Monday, March 19, 2012
For Vietnam vets, PTSD flares years after a long-ago war
Times In-Depth: For Vietnam vets, PTSD flares years after a long-ago war
BY GERRY WEISS, Erie Times-News
PUBLISHED: MARCH 19, 2012
He no longer drinks a dozen beers a day to avoid coping.
He has stopped feeling guilty for returning home from Vietnam alive when scores of others in his unit were killed by gunfire, airstrikes and mortar blasts.
Steve Carroll began treatment for post-traumatic stress disorder in January 2010, though the Crawford County resident has been suffering from it since the early 1970s.
Like many other combat veterans, he was particularly reticent, rarely opening up to anyone but fellow soldiers with similar experiences.
He saw his alcohol abuse, sleeplessness and withdrawal from society as emasculating.
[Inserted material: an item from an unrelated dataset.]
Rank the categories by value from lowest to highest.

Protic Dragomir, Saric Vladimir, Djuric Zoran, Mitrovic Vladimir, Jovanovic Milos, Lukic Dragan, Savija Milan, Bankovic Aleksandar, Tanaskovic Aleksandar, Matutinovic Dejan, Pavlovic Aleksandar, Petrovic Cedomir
Seeking help, he would say, was out of the question.
Instead, Carroll ignored his symptoms and immersed himself in the family horticultural business. Working 18-hour days, seven days a week was common.
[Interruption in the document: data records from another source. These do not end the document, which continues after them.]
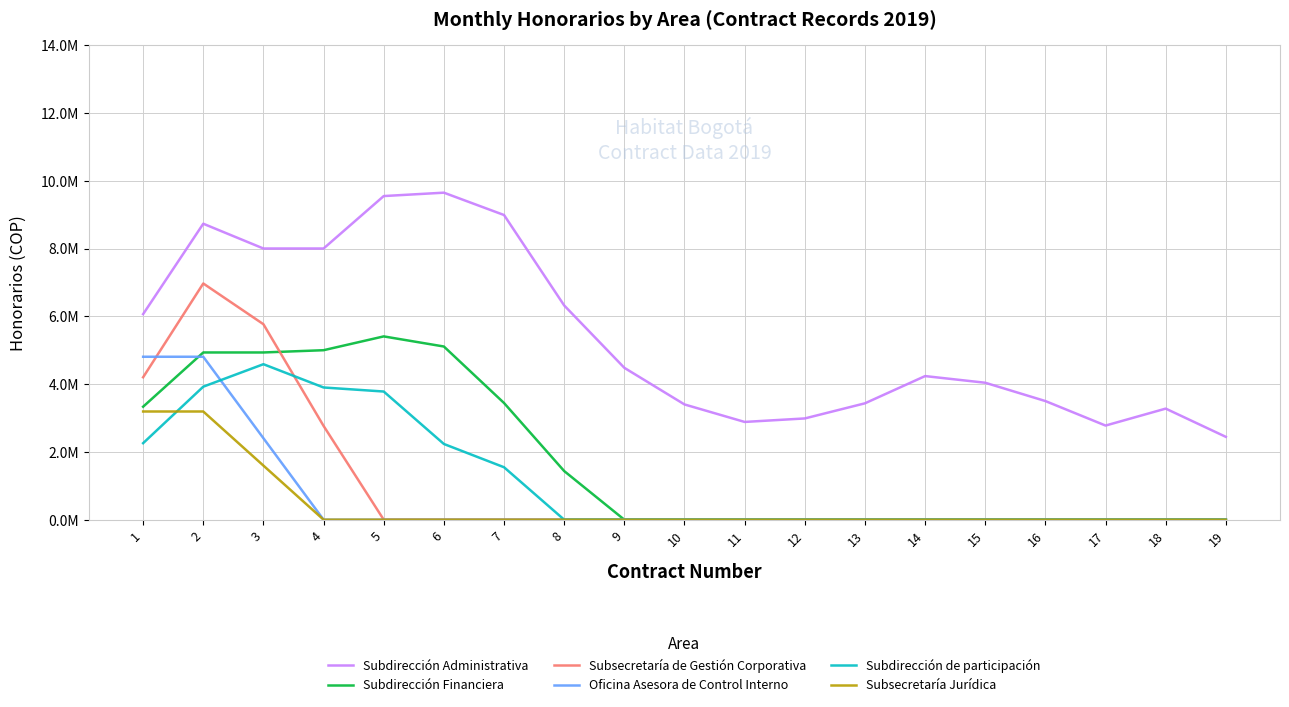

Which label corresponds to the largest value in the chart?

6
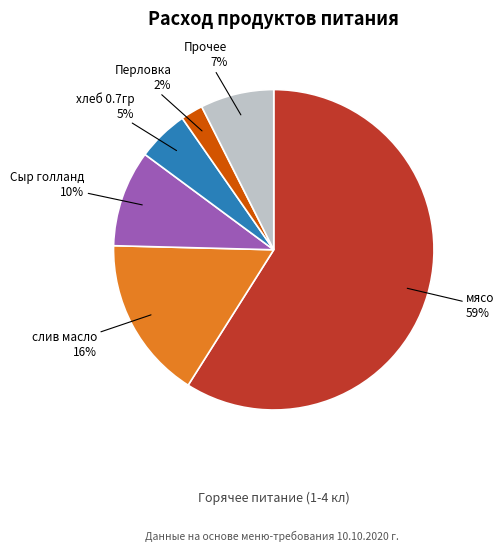

To the nearest percent, what is the average slice percentage?

17%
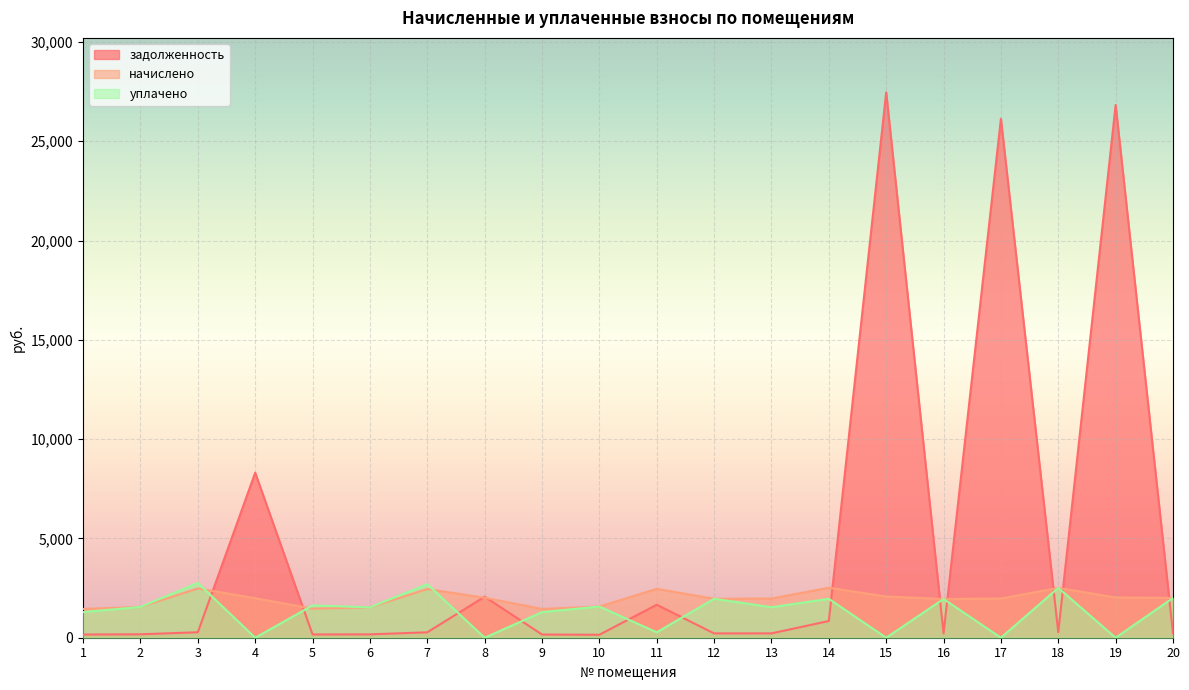

At which category is the sum across all series the highest?

15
"My dad said I'd be burned out by the time I was 35," Carroll said.
"Instead of getting burned out, I became an alcoholic."
Soldiers from different eras have come home to a different America.
Veterans of World War II were cheered at ticker-tape parades by a nation that praised them as winners and heroes.
The men and women back from Iraq and Afghanistan return to try and find their place in a country reeling from high unemployment and a sluggish economy.
Veterans of the Vietnam War, which ended in 1973, were largely rejected and ostracized, and considered losers of a conflict that claimed the lives of 58,000 American soldiers.